A observação original

Em novembro de 1969, os astronautas Charles “Pete” Conrad Jr. e Alan L. Bean desceram à superfície lunar no módulo lunar Intrepid. Enquanto se preparava para a excursão, Bean usou o telescópio óptico de alinhamento do módulo de pouso – um dispositivo semelhante a um periscópio projetado para ajudar a orientar a espaçonave – para olhar para fora. Ele relatou ter visto “partículas de luz” e “flashes de luz” movendo-se rapidamente pelo campo de visão.

Inicialmente, Bean suspeitou que as luzes poderiam ser detritos vazando da caldeira de água do módulo de pouso. No entanto, ele notou mais tarde que os objetos pareciam originar-se da própria superfície lunar, descrevendo-os como escapando da Lua e acelerando em direção às estrelas. Esses comentários foram registrados nas transcrições do controle da missão, que fazem parte do registro público desde a conclusão da missão.

As imagens desclassificadas

As fotografias recentemente enfatizadas mostram luzes azuladas aparecendo no céu acima do horizonte lunar, às vezes individualmente e às vezes em aglomerados. Numa imagem notável, as luzes são destacadas em cinco regiões distintas do céu. Estas imagens não são novas descobertas; elas foram tiradas durante a missão Apollo 12 e estão acessíveis ao público desde 1960.

A novidade é a forma como estão sendo apresentados. O Departamento de Defesa divulgou esses arquivos junto com outros supostos avistamentos de OVNIs, com a NASA já tendo destacado e ampliado as fontes de luz. Esta formatação sugere que a agência investigou o fenómeno na altura, embora nunca tenham sido tiradas conclusões definitivas. Os artefactos visuais permanecem desfocados e ambíguos, oferecendo escassos dados científicos para além da sua existência como anomalias fotográficas.

Explicações científicas sobre hipóteses extraterrestres

Durante a missão, o controle da missão propôs que os flashes poderiam ser interferência eletromagnética, seja de tecnologia feita pelo homem ou de radiação cósmica, como explosões solares. Os astronautas reconheceram esta possibilidade e a investigação foi efetivamente encerrada sem qualquer ação adicional.

Hoje, os especialistas afirmam que os avistamentos de OVNIs raramente são evidências de vida alienígena. A busca de décadas da NASA por inteligência extraterrestre usando telescópios avançados não rendeu nenhum contato. Em vez disso, uma investigação do Departamento de Defesa de 2022 identificou causas comuns para relatórios de OVNIs, incluindo:

  • Detritos aéreos e ilusões de ótica
  • Defeitos fotográficos, como brilho da lente ou ruído do sensor
  • Fenômenos atmosféricos, como balões meteorológicos ou pássaros (em avistamentos baseados na Terra)
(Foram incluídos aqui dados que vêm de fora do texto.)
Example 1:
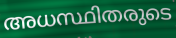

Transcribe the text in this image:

അധസ്ഥിതരുടെ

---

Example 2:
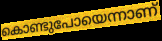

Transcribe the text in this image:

കൊണ്ടുപോയെന്നാണ്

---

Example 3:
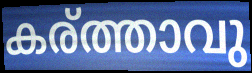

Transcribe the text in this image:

കര്ത്താവു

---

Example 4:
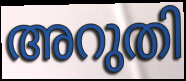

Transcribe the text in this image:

അറുതി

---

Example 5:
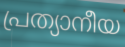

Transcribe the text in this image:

പ്രത്യാനീയ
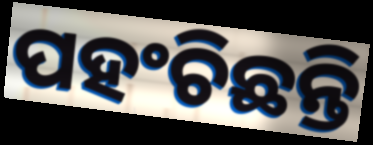
ପହଂଚିଛନ୍ତି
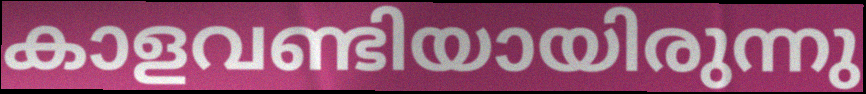
കാളവണ്ടിയായിരുന്നു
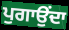
ਪੁਗਾਉਂਦਾ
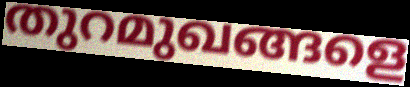
തുറമുഖങ്ങളെ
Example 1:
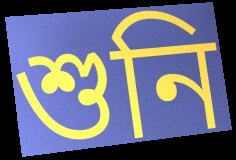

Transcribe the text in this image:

শুনি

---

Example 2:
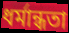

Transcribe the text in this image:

ধর্মান্ধতা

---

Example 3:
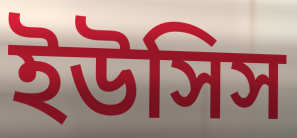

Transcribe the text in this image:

ইউসিস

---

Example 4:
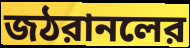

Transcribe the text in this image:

জঠরানলের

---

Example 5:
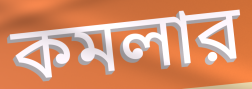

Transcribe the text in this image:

কমলার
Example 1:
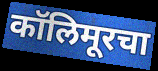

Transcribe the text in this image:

कॉलिमूरचा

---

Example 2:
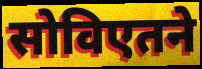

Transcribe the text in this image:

सोविएतने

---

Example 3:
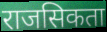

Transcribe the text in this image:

राजसिकता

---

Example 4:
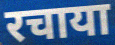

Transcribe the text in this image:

रचाया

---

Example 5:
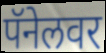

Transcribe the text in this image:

पॅनेलवर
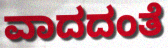
ವಾದದಂತೆ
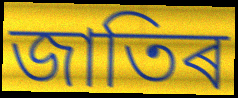
জাতিৰ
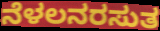
ನೆಳಲನರಸುತ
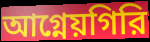
আগ্নেয়গিরি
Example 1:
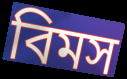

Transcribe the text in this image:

বিমস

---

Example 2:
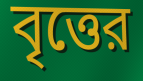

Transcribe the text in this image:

বৃত্তের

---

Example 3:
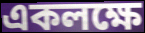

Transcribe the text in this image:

একলক্ষে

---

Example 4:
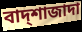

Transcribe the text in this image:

বাদ্শাজাদা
No vácuo do espaço, a eletricidade estática, partículas de poeira e artefatos de sensores podem criar efeitos visuais semelhantes. As “luzes dançantes” vistas nas fotos da Apollo 12 são provavelmente o resultado desses processos físicos mundanos, e não de naves inteligentes.

Por que isso é importante

O ressurgimento desses registros da Apollo 12 tem menos a ver com a descoberta de segredos alienígenas e mais com a transparência governamental. Ao desclassificar esses arquivos de décadas atrás, o Departamento de Defesa está atendendo à demanda pública por abertura em relação às investigações de OVNIs. Embora as imagens não forneçam provas de vida extraterrestre, a sua divulgação sinaliza uma mudança no sentido de reconhecer o fenómeno como um assunto de investigação legítima, embora não resolvida.

A desclassificação dessas fotos representa um pequeno passo em direção à transparência, não um salto gigante para os estudos de OVNIs. As luzes permanecem inexplicáveis ​​em detalhes, mas os prováveis ​​culpados são a física e a óptica, não os alienígenas.
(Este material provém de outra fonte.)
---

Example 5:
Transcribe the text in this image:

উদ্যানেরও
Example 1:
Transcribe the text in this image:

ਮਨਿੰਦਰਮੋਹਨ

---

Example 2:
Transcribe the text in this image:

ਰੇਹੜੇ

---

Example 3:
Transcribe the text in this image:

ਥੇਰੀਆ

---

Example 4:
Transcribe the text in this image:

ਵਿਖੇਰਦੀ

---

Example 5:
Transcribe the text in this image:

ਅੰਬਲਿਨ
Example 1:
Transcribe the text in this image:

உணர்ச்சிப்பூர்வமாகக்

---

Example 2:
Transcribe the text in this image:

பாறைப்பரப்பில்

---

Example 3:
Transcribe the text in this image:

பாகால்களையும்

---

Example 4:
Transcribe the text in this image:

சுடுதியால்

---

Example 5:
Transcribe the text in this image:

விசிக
Concluindo, embora as imagens dos “OVNIs” da Apollo 12 capturem a imaginação, elas, em última análise, reforçam a importância do escrutínio científico sobre o mistério especulativo. Os registos servem como um lembrete de que mesmo nos momentos mais históricos da exploração humana, o desconhecido é muitas vezes explicado pelo comum.